Your assignment
Only the lines holding the string "είναι" are needed; copy each of them from the data.

+ + + + +

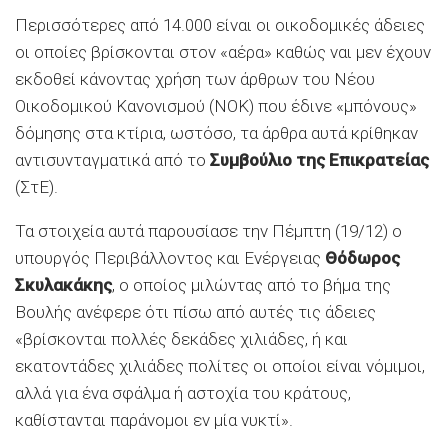
Περισσότερες από 14.000 είναι οι οικοδομικές άδειες
οι οποίες βρίσκονται στον «αέρα» καθώς ναι μεν έχουν
εκδοθεί κάνοντας χρήση των άρθρων του Νέου
Οικοδομικού Κανονισμού (ΝΟΚ) που έδινε «μπόνους»
δόμησης στα κτίρια, ωστόσο, τα άρθρα αυτά κρίθηκαν
αντισυνταγματικά από το
Συμβούλιο της Επικρατείας
(ΣτΕ).
Τα στοιχεία αυτά παρουσίασε την Πέμπτη (19/12) ο
υπουργός Περιβάλλοντος και Ενέργειας
Θόδωρος
Σκυλακάκης
, ο οποίος μιλώντας από το βήμα της
Βουλής ανέφερε ότι πίσω από αυτές τις άδειες
«βρίσκονται πολλές δεκάδες χιλιάδες, ή και
εκατοντάδες χιλιάδες πολίτες οι οποίοι είναι νόμιμοι,
αλλά για ένα σφάλμα ή αστοχία του κράτους,
καθίστανται παράνομοι εν μία νυκτί».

+ + + + +

Task answer
Περισσότερες από 14.000 είναι οι οικοδομικές άδειες
εκατοντάδες χιλιάδες πολίτες οι οποίοι είναι νόμιμοι,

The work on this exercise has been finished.